BBC News's head of statistics, Robert Cuffe, was on Newswatch this week. Here's a transcript:
Samira Ahmed: Well, the man whose job it is to guide and advise the BBC's journalists on questions like these is Robert Cuffe, who is head of statistics for BBC News, and he joins me now from our newsroom camera upstairs here at New Broadcasting House. Thank you for coming on Newswatch. Can we start with all the different numbers being cited in stories about testing? There are the numbers of tests that can be done in theory, the number of tests being done, and the number of tests done actually processed. Which is the most important one to use in new stories, do you think?
Robert Cuffe: Well, at the moment the story really is about the gap between demand and supply, and we don't really have good stats on demand. We know the supply. We know the number of tests that are reported everyday that come back with results, and we know the capacity that the labs say they have, and those two are pretty much bumping one up against the other. So it suggests that the system is pretty tight. And when not all tests arrive evenly spread through the week or across the country, that is going to lead to some of the problems that we have been seeing. But we can't tell just how bad the problem is. Like a lot of the coronavirus stories we are trying to piece together what feels to be honest like a jigsaw with pieces from many different boxes.
Samira Ahmed: OK. Now, we have seen a significant rise in the number of positive cases of the virus, and that is partly because of much more testing.

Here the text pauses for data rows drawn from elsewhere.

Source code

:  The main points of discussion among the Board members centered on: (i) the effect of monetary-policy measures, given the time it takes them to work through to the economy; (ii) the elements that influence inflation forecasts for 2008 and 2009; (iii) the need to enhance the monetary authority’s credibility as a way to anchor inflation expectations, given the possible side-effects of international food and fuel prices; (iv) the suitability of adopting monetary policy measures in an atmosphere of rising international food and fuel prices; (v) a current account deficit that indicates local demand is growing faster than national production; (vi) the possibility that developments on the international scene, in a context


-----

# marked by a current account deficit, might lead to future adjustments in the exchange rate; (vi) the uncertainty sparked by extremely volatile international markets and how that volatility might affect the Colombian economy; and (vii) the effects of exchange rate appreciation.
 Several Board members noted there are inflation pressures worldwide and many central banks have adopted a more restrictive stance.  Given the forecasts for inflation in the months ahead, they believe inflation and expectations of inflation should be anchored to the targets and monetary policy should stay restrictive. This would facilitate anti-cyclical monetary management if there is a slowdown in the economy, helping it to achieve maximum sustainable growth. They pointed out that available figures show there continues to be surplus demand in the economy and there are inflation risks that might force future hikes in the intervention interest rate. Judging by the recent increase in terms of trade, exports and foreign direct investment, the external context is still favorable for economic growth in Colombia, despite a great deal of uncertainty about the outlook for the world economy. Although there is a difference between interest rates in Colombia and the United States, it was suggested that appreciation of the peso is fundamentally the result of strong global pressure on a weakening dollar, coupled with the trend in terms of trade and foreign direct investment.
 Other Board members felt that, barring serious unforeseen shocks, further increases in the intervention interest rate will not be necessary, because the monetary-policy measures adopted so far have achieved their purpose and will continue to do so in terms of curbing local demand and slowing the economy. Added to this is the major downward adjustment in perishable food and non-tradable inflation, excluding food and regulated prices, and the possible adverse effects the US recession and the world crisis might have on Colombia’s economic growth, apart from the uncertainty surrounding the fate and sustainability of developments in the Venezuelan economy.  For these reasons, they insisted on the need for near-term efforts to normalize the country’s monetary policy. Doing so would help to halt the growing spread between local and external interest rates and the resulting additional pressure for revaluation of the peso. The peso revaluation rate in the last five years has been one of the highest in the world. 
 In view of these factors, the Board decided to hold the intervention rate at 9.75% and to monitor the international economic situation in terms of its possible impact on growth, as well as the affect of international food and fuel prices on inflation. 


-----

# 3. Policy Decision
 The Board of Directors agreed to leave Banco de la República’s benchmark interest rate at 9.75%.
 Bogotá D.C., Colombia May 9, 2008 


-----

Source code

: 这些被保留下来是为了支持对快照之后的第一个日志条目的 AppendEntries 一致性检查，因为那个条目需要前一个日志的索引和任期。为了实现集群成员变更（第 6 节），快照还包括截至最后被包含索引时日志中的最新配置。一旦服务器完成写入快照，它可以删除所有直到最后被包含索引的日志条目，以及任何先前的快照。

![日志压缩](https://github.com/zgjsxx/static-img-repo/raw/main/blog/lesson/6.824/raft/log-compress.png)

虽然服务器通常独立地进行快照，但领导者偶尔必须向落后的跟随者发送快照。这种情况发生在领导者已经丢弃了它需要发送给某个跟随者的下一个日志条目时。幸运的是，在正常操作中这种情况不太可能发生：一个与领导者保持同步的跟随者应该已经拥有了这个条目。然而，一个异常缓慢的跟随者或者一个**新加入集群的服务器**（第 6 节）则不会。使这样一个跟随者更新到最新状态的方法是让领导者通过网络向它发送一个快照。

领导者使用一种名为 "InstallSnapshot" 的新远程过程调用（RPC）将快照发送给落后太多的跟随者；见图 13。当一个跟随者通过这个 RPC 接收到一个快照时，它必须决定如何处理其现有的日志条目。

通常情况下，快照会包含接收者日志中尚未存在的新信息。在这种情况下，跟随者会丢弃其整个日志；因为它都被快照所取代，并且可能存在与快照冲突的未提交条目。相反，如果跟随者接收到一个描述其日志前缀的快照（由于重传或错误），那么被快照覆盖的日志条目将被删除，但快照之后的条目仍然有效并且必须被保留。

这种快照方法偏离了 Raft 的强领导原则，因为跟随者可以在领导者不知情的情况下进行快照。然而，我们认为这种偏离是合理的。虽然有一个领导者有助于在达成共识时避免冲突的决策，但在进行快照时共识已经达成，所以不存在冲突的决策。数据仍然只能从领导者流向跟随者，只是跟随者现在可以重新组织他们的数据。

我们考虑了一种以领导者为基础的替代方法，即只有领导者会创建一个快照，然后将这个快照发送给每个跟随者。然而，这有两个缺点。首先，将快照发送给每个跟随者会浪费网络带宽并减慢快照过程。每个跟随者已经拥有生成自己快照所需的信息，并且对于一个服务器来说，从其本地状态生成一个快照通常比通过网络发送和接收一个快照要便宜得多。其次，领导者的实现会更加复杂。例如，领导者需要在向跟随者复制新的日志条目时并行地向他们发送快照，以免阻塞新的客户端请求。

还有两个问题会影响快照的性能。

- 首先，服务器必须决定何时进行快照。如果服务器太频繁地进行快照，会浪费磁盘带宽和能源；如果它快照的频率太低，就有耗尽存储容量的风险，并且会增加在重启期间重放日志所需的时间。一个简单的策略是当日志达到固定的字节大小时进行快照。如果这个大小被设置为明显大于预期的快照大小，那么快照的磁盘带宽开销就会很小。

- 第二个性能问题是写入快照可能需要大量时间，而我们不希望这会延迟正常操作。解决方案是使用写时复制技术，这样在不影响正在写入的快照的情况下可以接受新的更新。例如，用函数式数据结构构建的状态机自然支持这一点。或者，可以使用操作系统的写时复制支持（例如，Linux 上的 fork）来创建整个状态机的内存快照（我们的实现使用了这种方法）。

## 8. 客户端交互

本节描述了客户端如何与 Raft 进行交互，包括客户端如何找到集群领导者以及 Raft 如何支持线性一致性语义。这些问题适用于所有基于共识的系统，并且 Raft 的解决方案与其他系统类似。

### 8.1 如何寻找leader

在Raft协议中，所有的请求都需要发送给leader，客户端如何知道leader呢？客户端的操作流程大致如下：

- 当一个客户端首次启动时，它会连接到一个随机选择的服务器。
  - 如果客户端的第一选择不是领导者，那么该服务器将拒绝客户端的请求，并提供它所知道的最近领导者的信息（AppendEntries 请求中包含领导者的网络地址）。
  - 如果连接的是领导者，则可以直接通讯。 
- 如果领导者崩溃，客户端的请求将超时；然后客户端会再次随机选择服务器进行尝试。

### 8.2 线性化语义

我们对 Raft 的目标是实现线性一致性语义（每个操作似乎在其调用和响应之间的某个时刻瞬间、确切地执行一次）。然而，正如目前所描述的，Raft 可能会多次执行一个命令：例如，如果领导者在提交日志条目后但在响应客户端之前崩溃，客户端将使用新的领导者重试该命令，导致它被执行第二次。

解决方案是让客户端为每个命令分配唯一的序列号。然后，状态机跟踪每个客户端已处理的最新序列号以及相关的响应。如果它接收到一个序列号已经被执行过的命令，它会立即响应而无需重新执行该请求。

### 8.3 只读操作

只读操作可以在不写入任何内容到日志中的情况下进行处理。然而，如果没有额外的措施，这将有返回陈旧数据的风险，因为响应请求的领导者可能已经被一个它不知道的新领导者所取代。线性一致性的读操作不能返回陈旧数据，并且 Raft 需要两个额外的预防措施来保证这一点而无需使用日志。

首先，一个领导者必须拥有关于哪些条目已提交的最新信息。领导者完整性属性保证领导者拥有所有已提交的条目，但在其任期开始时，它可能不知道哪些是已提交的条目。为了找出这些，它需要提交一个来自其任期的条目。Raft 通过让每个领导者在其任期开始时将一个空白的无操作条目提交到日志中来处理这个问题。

But doesn't that mean that the graphs that we have been using for months tracking the rise and fall of infection numbers since March [have] become a bit meaningless?
Robert Cuffe: They can be if they are not used correctly. It is certainly true to say that we have gone through three phases. If you think back to March or April, where testing was limited to people maybe only in hospital, it was very, very severely constrained, and then we move through the summer and testing was largely available to anyone who asked for it and everyone was encouraged to go for tests, through the situation we have been reporting this week when we are starting to see constraints come through again, albeit not quite as, nowhere near as tight as they were earlier in the year. Those are three different phases, and to say that the number of confirmed cases on a given day means the same thing in those phases is probably not helpful, and that is why in the charts that we use to display those figures we are putting a break down the middle to illustrate those different eras that we have been through. But I still think it is useful to show the full history.
Samira Ahmed: Another issue that viewers raise, in August the government changed the way that it calculates deaths from Covid-19. So now it is counting all deaths within 28 days of a positive test. But this fails to include those of course who might have died of Covid-19 more than 28 days after a test, and, on the other hand, it does include those who died in unrelated ways, who happen to have had a positive test. So again, it doesn't seem to be a very satisfactory statistic, does it?
Robert Cuffe: I think every statistic has weaknesses, and we've just got to pick the right horse for the right course. So if you want to have a more nuanced judgement of whether a death was caused by coronavirus you could look at the death certificate and whether the registering doctor thought that was one of the underlying causes, or the direct cause of the death. But that takes up to two weeks before those numbers come out. Now, we do report them, so we are reporting both sets of figures, and there is a big difference between the totals. So there have been about 42,000 of the deaths within 28 days of a positive test, and about 56,000 mentions of coronavirus on death certificates, so those are big gaps. It is clear that the 28 day number, the number we hear every day, is missing a large part of the death toll but it is much more useful for telling us in a timely way what the trends are. So you don't want to wait when we think about an epidemic that can grow very, very quickly, you don't want to wait two weeks before you start to make decisions about the deaths that are helping you to understand what else is going on elsewhere.
Samira Ahmed: One of the things you have made clear is that you feel BBC journalists need to contextualise, and that often means using different statistics and then explaining why they are different. But, of course, in headlines in particular, and short summaries, it can feel like we're giving a very simple story, things are going up or things are going down. It is not satisfactory, is it?
Robert Cuffe: It is very difficult to summarise the coronavirus epidemic in a simple number. That is certainly the case. But I'm not sure that should be surprising. I'm not sure anything in life boils down to one question that can be answered very simply. It is really across the news and within the details of a story that we can really tell the whole detail of what is going on and put that picture together.
Samira Ahmed: What is really interesting, Robert, is that clearly the BBC is coming up with some of its own statistics based on the data out there. Some viewers feel that the BBC has been taking government data too much on trust and we should do less of that and more of coming up with the BBC's own calculations.
Robert Cuffe: I don't think that you need to build data from scratch in order to analyse, interpret or challenge the use of particular statistics. Certainly where the story justifies it, we will scrape the website, we will do the survey, we will send in the Freedom of Information request, but I don't think it makes sense for the BBC to start trying to calculate GDP or to conduct a census. So when we get in those statistics that come from government, it is our job really to understand what is the strongest thing that can be said with them, what is the correct use to which they could be put.
Samira Ahmed: Robert Cuffe, thank you so much.